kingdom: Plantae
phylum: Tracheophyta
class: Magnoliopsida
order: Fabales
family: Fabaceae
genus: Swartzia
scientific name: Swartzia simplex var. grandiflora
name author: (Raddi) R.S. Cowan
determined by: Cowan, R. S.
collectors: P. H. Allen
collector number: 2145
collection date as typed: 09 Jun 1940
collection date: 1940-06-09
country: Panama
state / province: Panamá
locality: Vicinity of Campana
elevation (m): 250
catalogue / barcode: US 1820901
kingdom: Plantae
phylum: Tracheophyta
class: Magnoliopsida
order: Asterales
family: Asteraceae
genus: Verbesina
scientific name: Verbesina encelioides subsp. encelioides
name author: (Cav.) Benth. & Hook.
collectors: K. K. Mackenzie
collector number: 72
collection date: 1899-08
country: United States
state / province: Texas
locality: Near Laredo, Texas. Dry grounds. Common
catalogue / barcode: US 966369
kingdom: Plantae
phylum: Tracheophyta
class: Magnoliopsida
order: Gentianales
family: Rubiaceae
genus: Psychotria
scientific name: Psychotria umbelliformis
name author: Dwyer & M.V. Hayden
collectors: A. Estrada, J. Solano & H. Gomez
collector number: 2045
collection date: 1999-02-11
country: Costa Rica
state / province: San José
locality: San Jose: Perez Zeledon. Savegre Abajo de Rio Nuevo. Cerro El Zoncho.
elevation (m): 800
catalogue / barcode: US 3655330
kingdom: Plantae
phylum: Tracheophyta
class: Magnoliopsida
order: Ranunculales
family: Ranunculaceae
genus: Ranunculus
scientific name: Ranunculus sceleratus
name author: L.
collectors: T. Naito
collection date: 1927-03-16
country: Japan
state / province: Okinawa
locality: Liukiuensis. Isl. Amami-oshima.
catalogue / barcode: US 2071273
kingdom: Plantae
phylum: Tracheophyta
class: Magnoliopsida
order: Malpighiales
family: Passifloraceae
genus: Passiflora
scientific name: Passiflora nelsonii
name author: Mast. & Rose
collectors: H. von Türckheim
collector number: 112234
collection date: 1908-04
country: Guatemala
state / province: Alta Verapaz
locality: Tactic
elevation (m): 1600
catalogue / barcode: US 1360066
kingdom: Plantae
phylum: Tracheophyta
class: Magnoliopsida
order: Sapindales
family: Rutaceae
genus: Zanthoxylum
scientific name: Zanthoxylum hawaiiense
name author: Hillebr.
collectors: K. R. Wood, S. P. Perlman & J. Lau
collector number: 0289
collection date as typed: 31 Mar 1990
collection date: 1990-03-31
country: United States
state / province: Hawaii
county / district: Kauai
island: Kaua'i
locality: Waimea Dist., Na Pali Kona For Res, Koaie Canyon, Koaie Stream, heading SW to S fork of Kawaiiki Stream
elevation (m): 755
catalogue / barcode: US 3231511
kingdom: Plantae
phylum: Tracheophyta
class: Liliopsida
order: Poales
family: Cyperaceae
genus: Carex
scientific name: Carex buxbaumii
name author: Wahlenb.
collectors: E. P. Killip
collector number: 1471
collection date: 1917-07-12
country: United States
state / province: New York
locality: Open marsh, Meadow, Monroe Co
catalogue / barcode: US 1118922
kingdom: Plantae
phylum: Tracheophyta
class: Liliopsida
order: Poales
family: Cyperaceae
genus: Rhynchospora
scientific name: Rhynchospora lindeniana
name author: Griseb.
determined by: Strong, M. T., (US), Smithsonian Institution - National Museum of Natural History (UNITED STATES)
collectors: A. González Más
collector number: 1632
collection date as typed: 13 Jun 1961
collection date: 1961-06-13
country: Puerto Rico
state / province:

============================================================

### Task objective
Recast every line of the entries above as a single numbered list, leaving out any blank lines.

### Exercise response
1. kingdom: Plantae
2. phylum: Tracheophyta
3. class: Magnoliopsida
4. order: Fabales
5. family: Fabaceae
6. genus: Swartzia
7. scientific name: Swartzia simplex var. grandiflora
8. name author: (Raddi) R.S. Cowan
9. determined by: Cowan, R. S.
10. collectors: P. H. Allen
11. collector number: 2145
12. collection date as typed: 09 Jun 1940
13. collection date: 1940-06-09
14. country: Panama
15. state / province: Panamá
16. locality: Vicinity of Campana
17. elevation (m): 250
18. catalogue / barcode: US 1820901
19. kingdom: Plantae
20. phylum: Tracheophyta
21. class: Magnoliopsida
22. order: Asterales
23. family: Asteraceae
24. genus: Verbesina
25. scientific name: Verbesina encelioides subsp. encelioides
26. name author: (Cav.) Benth. & Hook.
27. collectors: K. K. Mackenzie
28. collector number: 72
29. collection date: 1899-08
30. country: United States
31. state / province: Texas
32. locality: Near Laredo, Texas. Dry grounds. Common
33. catalogue / barcode: US 966369
34. kingdom: Plantae
35. phylum: Tracheophyta
36. class: Magnoliopsida
37. order: Gentianales
38. family: Rubiaceae
39. genus: Psychotria
40. scientific name: Psychotria umbelliformis
41. name author: Dwyer & M.V. Hayden
42. collectors: A. Estrada, J. Solano & H. Gomez
43. collector number: 2045
44. collection date: 1999-02-11
45. country: Costa Rica
46. state / province: San José
47. locality: San Jose: Perez Zeledon. Savegre Abajo de Rio Nuevo. Cerro El Zoncho.
48. elevation (m): 800
49. catalogue / barcode: US 3655330
50. kingdom: Plantae
51. phylum: Tracheophyta
52. class: Magnoliopsida
53. order: Ranunculales
54. family: Ranunculaceae
55. genus: Ranunculus
56. scientific name: Ranunculus sceleratus
57. name author: L.
58. collectors: T. Naito
59. collection date: 1927-03-16
60. country: Japan
61. state / province: Okinawa
62. locality: Liukiuensis. Isl. Amami-oshima.
63. catalogue / barcode: US 2071273
64. kingdom: Plantae
65. phylum: Tracheophyta
66. class: Magnoliopsida
67. order: Malpighiales
68. family: Passifloraceae
69. genus: Passiflora
70. scientific name: Passiflora nelsonii
71. name author: Mast. & Rose
72. collectors: H. von Türckheim
73. collector number: 112234
74. collection date: 1908-04
75. country: Guatemala
76. state / province: Alta Verapaz
77. locality: Tactic
78. elevation (m): 1600
79. catalogue / barcode: US 1360066
80. kingdom: Plantae
81. phylum: Tracheophyta
82. class: Magnoliopsida
83. order: Sapindales
84. family: Rutaceae
85. genus: Zanthoxylum
86. scientific name: Zanthoxylum hawaiiense
87. name author: Hillebr.
88. collectors: K. R. Wood, S. P. Perlman & J. Lau
89. collector number: 0289
90. collection date as typed: 31 Mar 1990
91. collection date: 1990-03-31
92. country: United States
93. state / province: Hawaii
94. county / district: Kauai
95. island: Kaua'i
96. locality: Waimea Dist., Na Pali Kona For Res, Koaie Canyon, Koaie Stream, heading SW to S fork of Kawaiiki Stream
97. elevation (m): 755
98. catalogue / barcode: US 3231511
99. kingdom: Plantae
100. phylum: Tracheophyta
101. class: Liliopsida
102. order: Poales
103. family: Cyperaceae
104. genus: Carex
105. scientific name: Carex buxbaumii
106. name author: Wahlenb.
107. collectors: E. P. Killip
108. collector number: 1471
109. collection date: 1917-07-12
110. country: United States
111. state / province: New York
112. locality: Open marsh, Meadow, Monroe Co
113. catalogue / barcode: US 1118922
114. kingdom: Plantae
115. phylum: Tracheophyta
116. class: Liliopsida
117. order: Poales
118. family: Cyperaceae
119. genus: Rhynchospora
120. scientific name: Rhynchospora lindeniana
121. name author: Griseb.
122. determined by: Strong, M. T., (US), Smithsonian Institution - National Museum of Natural History (UNITED STATES)
123. collectors: A. González Más
124. collector number: 1632
125. collection date as typed: 13 Jun 1961
126. collection date: 1961-06-13
127. country: Puerto Rico
128. state / province:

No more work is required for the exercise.